╔══

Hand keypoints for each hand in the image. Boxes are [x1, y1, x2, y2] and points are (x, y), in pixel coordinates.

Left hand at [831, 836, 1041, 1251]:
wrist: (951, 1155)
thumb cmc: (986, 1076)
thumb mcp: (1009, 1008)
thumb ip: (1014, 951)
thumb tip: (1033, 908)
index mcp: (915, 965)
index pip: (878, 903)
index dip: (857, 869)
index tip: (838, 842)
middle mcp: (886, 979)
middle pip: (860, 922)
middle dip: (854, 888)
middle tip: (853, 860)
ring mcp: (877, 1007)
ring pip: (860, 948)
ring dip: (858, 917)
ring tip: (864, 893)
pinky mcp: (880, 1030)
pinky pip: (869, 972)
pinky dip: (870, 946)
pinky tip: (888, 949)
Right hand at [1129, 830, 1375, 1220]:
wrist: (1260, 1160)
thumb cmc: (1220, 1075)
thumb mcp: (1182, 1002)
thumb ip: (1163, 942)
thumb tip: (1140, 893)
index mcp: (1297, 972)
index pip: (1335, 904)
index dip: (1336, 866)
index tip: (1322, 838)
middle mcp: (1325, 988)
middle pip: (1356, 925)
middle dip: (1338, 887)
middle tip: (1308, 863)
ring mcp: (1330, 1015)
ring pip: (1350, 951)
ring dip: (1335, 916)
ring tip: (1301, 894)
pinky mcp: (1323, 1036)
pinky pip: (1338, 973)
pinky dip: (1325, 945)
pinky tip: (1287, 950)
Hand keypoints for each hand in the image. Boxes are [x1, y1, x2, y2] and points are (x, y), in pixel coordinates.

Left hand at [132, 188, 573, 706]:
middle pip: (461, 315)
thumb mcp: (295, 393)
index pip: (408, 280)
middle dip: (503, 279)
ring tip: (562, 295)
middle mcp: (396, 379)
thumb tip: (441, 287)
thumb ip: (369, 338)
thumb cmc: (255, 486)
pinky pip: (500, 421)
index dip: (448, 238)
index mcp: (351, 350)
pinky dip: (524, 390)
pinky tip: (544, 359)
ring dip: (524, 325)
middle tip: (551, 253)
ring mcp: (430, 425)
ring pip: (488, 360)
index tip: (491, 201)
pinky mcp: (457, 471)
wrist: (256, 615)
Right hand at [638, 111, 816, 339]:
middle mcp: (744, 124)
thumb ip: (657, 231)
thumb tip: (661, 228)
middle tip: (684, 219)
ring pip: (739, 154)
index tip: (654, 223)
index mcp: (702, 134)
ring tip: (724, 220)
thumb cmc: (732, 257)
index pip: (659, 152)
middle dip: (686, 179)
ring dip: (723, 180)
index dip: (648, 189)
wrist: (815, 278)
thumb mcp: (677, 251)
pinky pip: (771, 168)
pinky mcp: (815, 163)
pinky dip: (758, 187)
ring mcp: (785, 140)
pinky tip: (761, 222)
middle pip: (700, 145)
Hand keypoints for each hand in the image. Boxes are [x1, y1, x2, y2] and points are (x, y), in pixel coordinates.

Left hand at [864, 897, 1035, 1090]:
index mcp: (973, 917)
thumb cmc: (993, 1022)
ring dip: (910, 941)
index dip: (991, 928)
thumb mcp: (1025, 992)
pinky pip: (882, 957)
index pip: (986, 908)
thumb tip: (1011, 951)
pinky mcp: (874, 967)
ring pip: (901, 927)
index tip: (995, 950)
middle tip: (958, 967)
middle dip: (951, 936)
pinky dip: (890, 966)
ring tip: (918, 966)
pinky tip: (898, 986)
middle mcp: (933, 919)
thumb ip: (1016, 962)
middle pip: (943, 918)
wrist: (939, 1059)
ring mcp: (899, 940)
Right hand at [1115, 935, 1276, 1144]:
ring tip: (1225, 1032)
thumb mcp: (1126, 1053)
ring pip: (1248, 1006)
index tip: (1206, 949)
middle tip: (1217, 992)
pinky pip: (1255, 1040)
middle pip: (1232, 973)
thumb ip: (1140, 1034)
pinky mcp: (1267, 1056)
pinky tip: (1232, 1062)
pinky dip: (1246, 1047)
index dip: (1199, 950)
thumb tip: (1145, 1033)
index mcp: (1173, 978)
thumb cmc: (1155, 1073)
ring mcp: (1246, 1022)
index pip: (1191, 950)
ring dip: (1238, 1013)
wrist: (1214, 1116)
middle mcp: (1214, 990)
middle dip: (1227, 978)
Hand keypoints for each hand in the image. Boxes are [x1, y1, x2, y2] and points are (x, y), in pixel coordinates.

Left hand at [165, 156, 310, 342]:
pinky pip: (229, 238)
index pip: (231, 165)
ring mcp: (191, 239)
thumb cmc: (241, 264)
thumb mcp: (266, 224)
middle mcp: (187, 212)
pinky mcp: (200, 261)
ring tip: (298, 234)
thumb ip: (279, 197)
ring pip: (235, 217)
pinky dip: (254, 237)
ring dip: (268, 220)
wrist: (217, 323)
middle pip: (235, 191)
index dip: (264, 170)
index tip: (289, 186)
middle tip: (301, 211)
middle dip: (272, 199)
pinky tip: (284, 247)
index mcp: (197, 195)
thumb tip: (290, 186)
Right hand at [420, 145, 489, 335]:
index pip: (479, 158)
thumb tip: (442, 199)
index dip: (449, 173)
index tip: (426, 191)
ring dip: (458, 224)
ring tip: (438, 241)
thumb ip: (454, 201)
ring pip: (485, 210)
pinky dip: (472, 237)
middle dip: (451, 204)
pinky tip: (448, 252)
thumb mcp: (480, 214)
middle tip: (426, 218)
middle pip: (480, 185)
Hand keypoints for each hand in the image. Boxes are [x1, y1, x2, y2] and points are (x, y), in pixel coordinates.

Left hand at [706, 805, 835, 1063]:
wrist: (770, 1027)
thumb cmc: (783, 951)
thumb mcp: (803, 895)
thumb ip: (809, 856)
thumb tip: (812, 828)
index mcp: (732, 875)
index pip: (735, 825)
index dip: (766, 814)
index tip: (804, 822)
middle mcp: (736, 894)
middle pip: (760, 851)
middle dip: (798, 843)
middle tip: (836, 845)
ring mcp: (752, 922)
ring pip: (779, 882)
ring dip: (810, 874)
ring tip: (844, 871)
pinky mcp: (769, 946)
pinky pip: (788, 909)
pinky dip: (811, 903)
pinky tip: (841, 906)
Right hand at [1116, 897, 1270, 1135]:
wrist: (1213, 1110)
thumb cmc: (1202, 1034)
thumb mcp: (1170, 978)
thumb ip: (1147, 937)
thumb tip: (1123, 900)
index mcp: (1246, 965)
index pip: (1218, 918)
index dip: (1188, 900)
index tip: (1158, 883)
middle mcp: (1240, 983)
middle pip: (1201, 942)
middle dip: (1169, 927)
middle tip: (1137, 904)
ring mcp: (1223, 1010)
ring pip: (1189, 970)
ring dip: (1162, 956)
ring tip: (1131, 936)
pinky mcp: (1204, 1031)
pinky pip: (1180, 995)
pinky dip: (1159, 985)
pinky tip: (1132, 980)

╚══

Find the lines that mention "wrist" in the entries and show them.

[RESPONSE TO THIS EXERCISE]
wrist: (951, 1155)
wrist: (1260, 1160)
wrist: (256, 615)
wrist: (815, 278)
wrist: (939, 1059)
wrist: (1214, 1116)
wrist: (217, 323)
wrist: (770, 1027)
wrist: (1213, 1110)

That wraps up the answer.